### Stored data entries

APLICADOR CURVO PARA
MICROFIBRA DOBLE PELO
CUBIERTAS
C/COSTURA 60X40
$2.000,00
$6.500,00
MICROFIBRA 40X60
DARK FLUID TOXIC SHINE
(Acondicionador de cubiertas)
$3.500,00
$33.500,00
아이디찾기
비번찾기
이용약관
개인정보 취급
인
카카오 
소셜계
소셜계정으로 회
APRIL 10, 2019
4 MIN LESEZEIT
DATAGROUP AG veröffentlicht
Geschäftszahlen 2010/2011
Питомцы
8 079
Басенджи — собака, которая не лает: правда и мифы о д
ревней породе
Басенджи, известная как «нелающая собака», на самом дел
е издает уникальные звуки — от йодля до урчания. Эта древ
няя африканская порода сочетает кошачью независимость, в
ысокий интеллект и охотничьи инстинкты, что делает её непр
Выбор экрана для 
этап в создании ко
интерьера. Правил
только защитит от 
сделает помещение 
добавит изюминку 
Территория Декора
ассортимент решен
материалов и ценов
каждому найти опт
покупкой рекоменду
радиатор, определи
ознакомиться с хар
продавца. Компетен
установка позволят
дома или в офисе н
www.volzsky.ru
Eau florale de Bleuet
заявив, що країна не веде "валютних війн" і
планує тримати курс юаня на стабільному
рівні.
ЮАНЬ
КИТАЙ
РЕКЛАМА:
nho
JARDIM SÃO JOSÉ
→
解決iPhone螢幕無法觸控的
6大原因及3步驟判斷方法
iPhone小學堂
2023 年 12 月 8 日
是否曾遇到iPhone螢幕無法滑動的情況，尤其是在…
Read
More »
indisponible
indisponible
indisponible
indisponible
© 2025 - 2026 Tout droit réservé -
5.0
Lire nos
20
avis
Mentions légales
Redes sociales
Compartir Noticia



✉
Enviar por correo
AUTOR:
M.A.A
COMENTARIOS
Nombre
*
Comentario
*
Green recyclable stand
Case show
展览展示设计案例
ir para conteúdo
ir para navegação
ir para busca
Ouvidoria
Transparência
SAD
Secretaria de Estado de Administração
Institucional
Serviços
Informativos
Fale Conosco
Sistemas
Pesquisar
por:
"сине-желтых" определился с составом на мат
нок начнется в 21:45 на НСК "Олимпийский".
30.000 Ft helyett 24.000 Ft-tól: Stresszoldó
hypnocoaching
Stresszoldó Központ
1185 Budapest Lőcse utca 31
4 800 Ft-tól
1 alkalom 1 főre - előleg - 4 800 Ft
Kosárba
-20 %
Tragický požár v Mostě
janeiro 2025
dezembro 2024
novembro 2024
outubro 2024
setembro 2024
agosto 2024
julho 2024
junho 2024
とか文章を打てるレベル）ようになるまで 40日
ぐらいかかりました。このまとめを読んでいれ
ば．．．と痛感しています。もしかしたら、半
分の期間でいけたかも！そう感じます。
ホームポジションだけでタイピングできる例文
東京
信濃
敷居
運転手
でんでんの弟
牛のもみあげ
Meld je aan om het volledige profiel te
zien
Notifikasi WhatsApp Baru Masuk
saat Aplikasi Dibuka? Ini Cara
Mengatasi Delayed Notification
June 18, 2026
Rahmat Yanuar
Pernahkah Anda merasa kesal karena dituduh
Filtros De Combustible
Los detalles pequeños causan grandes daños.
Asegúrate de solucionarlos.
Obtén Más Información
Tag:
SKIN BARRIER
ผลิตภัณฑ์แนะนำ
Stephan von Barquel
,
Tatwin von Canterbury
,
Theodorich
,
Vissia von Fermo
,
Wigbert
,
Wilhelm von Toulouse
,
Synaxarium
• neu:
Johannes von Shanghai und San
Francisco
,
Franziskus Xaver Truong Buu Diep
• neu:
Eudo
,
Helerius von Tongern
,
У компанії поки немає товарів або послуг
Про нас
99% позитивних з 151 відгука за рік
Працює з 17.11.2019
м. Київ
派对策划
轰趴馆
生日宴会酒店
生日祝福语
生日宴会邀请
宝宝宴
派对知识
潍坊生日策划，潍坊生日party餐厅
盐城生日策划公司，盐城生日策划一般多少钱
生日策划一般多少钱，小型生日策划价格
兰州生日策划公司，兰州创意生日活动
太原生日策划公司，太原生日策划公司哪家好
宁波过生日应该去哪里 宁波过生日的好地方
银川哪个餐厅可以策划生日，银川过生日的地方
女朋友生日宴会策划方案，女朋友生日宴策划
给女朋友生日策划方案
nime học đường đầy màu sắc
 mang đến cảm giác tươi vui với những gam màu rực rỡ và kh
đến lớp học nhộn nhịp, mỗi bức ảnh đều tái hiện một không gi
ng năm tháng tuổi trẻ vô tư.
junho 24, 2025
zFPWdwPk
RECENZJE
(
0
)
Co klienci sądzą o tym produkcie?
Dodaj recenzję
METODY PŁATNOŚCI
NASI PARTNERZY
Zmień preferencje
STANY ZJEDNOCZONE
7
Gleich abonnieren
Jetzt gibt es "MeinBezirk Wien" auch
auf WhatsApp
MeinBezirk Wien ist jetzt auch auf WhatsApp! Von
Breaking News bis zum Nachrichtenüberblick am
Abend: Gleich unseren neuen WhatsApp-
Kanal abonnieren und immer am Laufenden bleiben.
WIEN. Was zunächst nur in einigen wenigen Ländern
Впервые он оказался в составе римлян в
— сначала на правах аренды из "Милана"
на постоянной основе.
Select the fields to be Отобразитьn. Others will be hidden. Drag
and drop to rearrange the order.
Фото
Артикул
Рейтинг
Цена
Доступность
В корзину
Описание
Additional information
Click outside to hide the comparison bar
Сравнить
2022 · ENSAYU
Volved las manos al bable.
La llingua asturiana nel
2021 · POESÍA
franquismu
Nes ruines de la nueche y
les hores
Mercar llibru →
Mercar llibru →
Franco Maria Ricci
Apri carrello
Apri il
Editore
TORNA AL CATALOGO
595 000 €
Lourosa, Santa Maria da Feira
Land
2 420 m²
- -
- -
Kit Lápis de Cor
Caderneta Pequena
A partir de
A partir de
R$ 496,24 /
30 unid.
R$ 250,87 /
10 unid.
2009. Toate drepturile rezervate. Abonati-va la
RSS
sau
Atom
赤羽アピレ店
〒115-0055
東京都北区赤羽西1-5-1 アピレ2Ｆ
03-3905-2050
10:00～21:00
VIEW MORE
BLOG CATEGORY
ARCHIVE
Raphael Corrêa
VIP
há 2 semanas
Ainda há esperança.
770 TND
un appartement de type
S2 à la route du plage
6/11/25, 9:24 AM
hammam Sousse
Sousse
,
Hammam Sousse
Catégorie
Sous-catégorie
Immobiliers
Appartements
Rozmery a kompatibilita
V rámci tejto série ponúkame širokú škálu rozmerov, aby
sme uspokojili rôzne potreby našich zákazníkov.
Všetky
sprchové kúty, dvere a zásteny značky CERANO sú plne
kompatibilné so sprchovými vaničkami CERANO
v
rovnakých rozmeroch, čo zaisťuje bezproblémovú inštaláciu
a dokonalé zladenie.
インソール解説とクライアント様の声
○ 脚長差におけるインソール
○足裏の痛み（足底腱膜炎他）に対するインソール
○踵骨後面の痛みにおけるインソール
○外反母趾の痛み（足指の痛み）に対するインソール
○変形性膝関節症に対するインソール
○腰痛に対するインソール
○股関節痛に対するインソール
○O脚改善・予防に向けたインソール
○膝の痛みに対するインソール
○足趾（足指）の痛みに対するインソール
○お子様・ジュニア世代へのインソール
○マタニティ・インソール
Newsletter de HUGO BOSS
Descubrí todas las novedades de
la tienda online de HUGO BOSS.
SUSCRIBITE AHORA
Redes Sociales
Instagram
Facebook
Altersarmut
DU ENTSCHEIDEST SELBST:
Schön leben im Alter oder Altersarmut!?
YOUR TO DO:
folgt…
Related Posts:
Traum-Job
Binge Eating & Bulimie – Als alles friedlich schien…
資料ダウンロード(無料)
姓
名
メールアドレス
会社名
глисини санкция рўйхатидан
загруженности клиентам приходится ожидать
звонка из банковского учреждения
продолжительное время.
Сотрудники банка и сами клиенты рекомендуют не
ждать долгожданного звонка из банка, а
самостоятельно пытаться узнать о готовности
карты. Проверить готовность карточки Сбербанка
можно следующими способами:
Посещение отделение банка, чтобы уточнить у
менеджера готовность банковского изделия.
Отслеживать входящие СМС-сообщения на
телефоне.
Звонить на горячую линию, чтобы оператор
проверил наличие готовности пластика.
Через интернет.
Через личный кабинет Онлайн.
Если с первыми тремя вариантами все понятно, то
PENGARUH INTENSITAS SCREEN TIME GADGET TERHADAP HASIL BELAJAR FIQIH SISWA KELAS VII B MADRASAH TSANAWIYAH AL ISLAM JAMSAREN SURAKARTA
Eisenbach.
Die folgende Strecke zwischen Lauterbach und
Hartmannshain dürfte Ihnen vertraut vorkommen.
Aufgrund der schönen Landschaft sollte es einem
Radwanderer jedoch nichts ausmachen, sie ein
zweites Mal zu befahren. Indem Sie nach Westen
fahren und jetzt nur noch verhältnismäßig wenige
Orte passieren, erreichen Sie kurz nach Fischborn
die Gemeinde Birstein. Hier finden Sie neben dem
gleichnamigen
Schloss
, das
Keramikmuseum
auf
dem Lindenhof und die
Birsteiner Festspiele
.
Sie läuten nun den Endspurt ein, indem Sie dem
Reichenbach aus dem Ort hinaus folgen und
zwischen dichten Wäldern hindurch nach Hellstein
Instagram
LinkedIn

### Your goal
Please put the items, from the first line through the line containing "4 MIN LESEZEIT" (both included), into a numbered list, leaving out any blank lines.

### Task solution
1. APLICADOR CURVO PARA
2. MICROFIBRA DOBLE PELO
3. CUBIERTAS
4. C/COSTURA 60X40
5. $2.000,00
6. $6.500,00
7. MICROFIBRA 40X60
8. DARK FLUID TOXIC SHINE
9. (Acondicionador de cubiertas)
10. $3.500,00
11. $33.500,00
12. 아이디찾기
13. 비번찾기
14. 이용약관
15. 개인정보 취급
16. 인
17. 카카오 
18. 소셜계
19. 소셜계정으로 회
20. APRIL 10, 2019
21. 4 MIN LESEZEIT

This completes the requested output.